BIO

Puck Lo (she/they) writes and makes films inspired by utopian politics and dystopian science fiction. As Research Director for Community Justice Exchange, a prison abolitionist organization, she spends her days dreaming up schemes to end state violence. They live in Lenapehoking/ Brooklyn, NY.

Puck has spent two decades participating in leftist social movements and came of age organizing independent media centers and massive protests from NYC to Hong Kong. After running a worker-run, international daily radio news show, Puck graduated from UC Berkeley’s Graduate School of Journalism and completed a MFA in Documentary Film at Stanford University. Today, Puck’s work refutes the idea of objectivity to collaboratively dismantle systems of state, economic, racialized and gendered violence and imagine new conditions of possibility. Their report for Community Justice Exchange, From Data Criminalization to Prison Abolition, examines data creation, data analysis and prediction processes as methodologies as well as sites for racial social control. Puck is also a Development Editor for Logic(s) Magazine, a queer Black x Asian critical tech journal housed at Columbia University’s Incite Institute.

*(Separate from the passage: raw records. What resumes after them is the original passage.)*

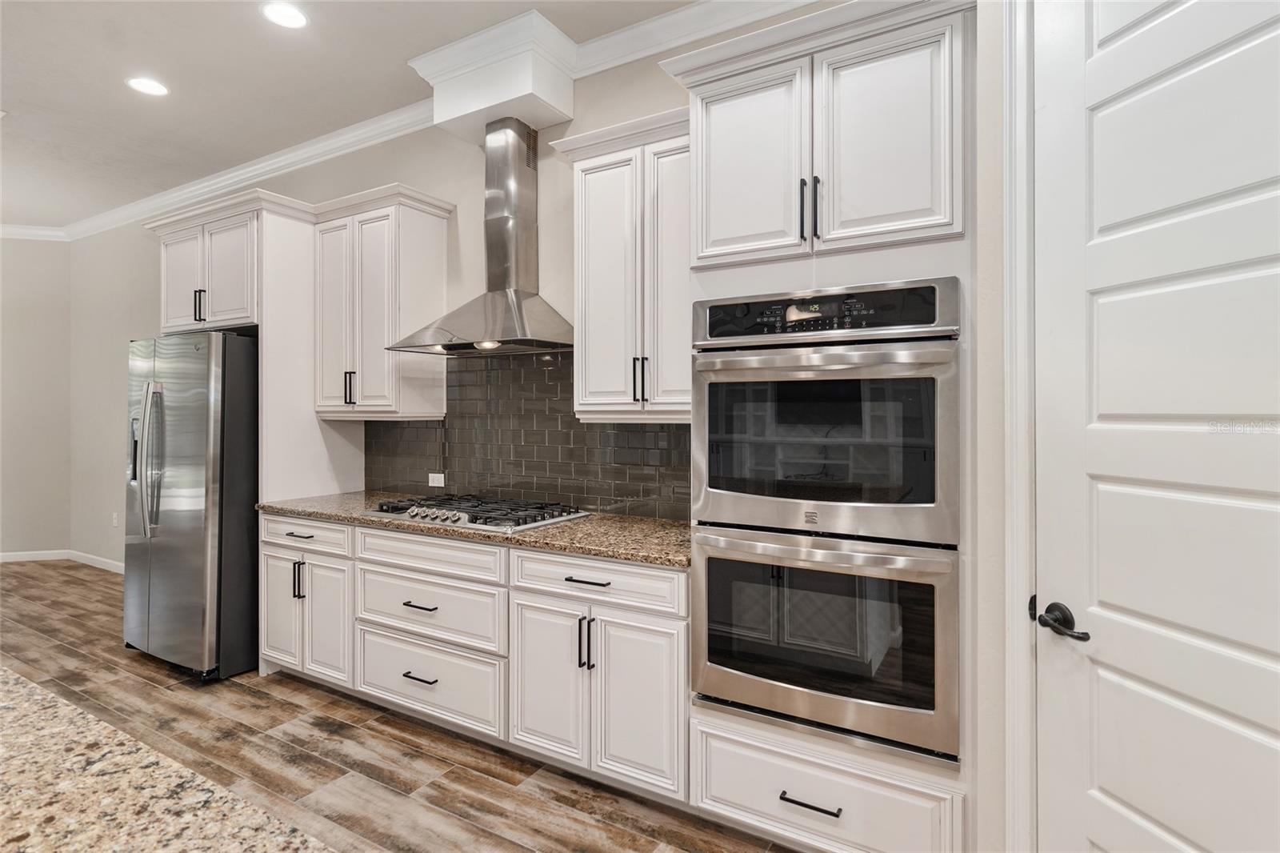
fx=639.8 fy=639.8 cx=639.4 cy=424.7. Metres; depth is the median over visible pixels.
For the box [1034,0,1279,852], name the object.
door
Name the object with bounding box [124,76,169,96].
recessed light
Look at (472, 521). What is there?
gas cooktop
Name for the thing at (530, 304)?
range hood
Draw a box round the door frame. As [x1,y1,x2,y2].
[1001,0,1038,852]
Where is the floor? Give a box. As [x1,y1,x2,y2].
[0,559,795,852]
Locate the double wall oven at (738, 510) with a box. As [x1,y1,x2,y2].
[689,278,959,761]
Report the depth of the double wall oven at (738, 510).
1.83 m
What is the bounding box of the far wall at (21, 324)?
[0,237,71,559]
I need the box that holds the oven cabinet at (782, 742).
[669,1,974,852]
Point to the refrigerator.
(189, 501)
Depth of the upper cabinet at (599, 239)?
2.55 m
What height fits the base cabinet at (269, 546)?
0.884 m
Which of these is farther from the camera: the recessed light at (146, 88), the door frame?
the recessed light at (146, 88)
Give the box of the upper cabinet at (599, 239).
[551,108,690,422]
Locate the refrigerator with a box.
[121,330,259,681]
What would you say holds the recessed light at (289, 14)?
in the ceiling
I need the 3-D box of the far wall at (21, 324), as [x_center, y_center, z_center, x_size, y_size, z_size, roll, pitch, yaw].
[-6.723,-0.264,5.700,2.959,3.086,0.146,0,0,-18]
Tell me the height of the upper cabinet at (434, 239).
1.159 m
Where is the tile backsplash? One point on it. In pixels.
(640, 434)
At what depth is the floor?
2.58 m
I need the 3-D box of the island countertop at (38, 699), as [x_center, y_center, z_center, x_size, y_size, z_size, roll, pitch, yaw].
[-1.107,0.460,0.306,2.480,0.045,1.177,0,0,31]
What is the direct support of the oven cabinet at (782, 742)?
on the floor
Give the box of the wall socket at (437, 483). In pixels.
[428,472,445,486]
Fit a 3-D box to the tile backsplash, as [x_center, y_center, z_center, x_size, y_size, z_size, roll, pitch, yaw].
[-0.550,0.015,3.241,2.627,0.804,0.009,0,0,31]
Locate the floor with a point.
(477, 782)
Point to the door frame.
(1020, 575)
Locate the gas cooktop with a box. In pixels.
[366,492,587,532]
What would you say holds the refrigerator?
on the floor
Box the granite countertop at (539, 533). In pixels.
[258,488,692,568]
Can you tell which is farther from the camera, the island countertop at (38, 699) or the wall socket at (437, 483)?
the wall socket at (437, 483)
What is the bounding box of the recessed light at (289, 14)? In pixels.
[260,0,309,29]
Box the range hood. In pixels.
[388,118,575,355]
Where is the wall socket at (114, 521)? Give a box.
[111,511,119,526]
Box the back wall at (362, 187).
[74,8,871,574]
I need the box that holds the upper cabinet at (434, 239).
[312,184,451,418]
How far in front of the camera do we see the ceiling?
3.32 m
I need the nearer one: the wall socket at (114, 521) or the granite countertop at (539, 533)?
the granite countertop at (539, 533)
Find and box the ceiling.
[0,0,737,230]
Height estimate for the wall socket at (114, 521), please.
0.122 m
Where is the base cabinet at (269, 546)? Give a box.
[259,510,689,808]
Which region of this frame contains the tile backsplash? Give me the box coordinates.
[366,349,690,520]
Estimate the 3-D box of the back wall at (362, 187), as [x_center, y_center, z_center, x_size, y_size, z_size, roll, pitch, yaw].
[-1.634,-0.211,3.904,8.842,3.128,0.142,0,0,31]
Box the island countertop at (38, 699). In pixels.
[0,668,333,852]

Puck’s work explores diasporas, carceral and liberatory states and structures, political memory and its embodiment. Her award-winning films challenge what it means to be racialized and legible as human, and the failure of liberal reform to dismantle systems that regenerate eugenic and Western imperialist modes of knowledge. Their films have screened at the Berlin International Film Festival, Palm Springs International Film Festival, Big Sky Documentary Film Festival, and DOC NYC.

Puck’s latest film project, Unfinished, is a collectively-reenacted queer revisionist history of race treason, anti-colonial resistance, fugitivity and land in the US desert West during the late 1800s and early 1900s.